RDT
RDT copied to clipboard
[dtypes] `FloatFormatter` reverse transform does not support new pandas dtypes
Error Description
The FloatFormatter crashes due to hard coded logic attempting to cast to a numpy data type (line 191: is_integer = np.dtype(self._dtype).kind == 'i'). If the dtype differs from np.dtype, this causes a breaking error during reverse transformation.

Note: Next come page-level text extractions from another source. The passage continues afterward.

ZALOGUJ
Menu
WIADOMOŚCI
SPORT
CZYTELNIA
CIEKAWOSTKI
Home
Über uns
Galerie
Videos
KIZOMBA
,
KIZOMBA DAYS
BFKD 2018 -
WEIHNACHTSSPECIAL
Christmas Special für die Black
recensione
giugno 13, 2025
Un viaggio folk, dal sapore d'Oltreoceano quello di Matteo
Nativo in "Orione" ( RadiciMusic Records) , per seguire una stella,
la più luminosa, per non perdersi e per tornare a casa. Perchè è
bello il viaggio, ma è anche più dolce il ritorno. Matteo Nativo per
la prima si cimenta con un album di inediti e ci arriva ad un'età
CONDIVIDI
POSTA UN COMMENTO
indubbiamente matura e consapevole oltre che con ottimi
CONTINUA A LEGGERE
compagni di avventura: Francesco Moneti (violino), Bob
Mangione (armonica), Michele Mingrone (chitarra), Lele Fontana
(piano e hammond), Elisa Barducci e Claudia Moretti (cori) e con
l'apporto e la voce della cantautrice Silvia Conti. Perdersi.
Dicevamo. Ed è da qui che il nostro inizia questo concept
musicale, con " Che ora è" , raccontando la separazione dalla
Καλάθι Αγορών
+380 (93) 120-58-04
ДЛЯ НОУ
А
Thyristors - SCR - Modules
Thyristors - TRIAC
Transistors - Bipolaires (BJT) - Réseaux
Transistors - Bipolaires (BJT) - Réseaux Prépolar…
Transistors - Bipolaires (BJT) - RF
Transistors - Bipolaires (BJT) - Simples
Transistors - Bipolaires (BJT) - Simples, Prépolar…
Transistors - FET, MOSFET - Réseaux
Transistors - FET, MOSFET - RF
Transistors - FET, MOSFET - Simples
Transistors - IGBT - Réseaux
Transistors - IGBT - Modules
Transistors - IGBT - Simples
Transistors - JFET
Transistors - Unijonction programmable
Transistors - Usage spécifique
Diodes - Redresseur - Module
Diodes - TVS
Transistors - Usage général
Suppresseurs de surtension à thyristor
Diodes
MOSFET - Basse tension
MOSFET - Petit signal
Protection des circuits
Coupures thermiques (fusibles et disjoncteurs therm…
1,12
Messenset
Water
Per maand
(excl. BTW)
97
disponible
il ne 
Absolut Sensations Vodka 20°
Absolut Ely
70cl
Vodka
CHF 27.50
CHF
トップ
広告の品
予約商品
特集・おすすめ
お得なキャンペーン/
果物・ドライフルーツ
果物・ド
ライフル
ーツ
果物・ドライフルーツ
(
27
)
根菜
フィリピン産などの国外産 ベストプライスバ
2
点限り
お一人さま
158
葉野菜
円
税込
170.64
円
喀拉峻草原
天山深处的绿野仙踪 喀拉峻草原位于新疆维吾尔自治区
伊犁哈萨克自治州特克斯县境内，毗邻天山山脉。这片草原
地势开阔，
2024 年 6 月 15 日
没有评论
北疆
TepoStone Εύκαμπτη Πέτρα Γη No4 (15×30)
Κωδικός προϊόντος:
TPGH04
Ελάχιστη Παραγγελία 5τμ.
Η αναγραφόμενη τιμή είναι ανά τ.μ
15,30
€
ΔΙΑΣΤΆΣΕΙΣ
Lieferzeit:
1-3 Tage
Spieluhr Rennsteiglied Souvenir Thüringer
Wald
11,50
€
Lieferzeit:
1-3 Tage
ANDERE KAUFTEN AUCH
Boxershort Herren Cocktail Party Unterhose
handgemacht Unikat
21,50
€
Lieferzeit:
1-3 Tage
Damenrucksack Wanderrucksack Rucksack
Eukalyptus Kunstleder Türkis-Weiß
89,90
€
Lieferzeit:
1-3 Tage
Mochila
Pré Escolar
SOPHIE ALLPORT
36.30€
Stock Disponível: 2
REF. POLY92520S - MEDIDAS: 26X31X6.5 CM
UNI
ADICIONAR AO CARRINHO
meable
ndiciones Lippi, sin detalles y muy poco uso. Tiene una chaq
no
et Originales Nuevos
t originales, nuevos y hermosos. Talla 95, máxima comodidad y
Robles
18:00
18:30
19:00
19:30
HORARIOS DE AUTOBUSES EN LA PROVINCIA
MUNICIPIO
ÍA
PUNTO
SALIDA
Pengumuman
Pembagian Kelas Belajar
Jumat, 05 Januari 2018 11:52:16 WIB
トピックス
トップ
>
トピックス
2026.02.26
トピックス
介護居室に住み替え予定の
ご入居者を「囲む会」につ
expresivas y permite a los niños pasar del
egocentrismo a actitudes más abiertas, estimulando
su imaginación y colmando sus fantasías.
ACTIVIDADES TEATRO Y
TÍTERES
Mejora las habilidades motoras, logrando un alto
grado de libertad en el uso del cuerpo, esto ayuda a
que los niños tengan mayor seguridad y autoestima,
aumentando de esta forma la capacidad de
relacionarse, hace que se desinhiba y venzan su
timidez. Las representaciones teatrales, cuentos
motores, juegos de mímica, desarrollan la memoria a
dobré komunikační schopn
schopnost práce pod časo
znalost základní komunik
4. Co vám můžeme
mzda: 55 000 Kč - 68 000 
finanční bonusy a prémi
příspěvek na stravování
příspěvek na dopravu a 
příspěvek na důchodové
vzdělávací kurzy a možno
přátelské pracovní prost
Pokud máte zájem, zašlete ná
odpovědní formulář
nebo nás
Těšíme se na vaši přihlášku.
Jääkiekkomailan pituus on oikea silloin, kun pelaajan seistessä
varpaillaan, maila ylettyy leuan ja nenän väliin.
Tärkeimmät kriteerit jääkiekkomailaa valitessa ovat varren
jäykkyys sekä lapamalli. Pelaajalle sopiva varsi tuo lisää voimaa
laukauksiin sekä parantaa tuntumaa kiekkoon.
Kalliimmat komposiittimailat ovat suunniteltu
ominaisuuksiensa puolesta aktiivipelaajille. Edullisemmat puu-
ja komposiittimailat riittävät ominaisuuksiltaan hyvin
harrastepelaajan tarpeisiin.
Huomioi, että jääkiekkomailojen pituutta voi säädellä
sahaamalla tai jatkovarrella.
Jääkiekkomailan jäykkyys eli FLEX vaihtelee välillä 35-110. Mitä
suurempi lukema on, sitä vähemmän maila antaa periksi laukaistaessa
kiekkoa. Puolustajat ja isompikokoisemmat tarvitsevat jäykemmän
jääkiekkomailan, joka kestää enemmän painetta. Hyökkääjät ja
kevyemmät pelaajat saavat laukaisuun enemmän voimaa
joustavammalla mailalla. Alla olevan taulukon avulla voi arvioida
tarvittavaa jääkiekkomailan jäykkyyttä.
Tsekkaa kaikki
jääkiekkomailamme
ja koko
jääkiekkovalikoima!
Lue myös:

Which is the root cause of FloatFormatter not handling the new pandas data types.
Steps to reproduce
from rdt.transformers import FloatFormatter
import pandas as pd
data = {
'Int8': pd.Series([1, 2, -3], dtype='Int8'),
'Int16': pd.Series([1, 2, -3], dtype='Int16'),
'Int32': pd.Series([1, 2, -3], dtype='Int32'),
'Int64': pd.Series([1, 2, -3], dtype='Int64'),
'Float32': pd.Series([1.1, 2.2, 3.3], dtype='Float32'),
'Float64': pd.Series([1.1, 2.2, 3.3], dtype='Float64'),
}
df = pd.DataFrame(data)
ff = FloatFormatter()
ff.fit(df, 'Int8')
transformed = ff.transform(df)
ff.reverse_transform(transformed)
Expected behavior
- We should support this new dtypes. The best approach for this is to use is_integer_dtype from pandas. This also supports
numpy.dtypesanduints. - Add an integration test to make sure that we support this new dtypes with
Nullvalues.
Additional Context
Once this is fixed, we should be able to fit and sample from SDV (it is important to confirm sampling since fitting is already confirmed).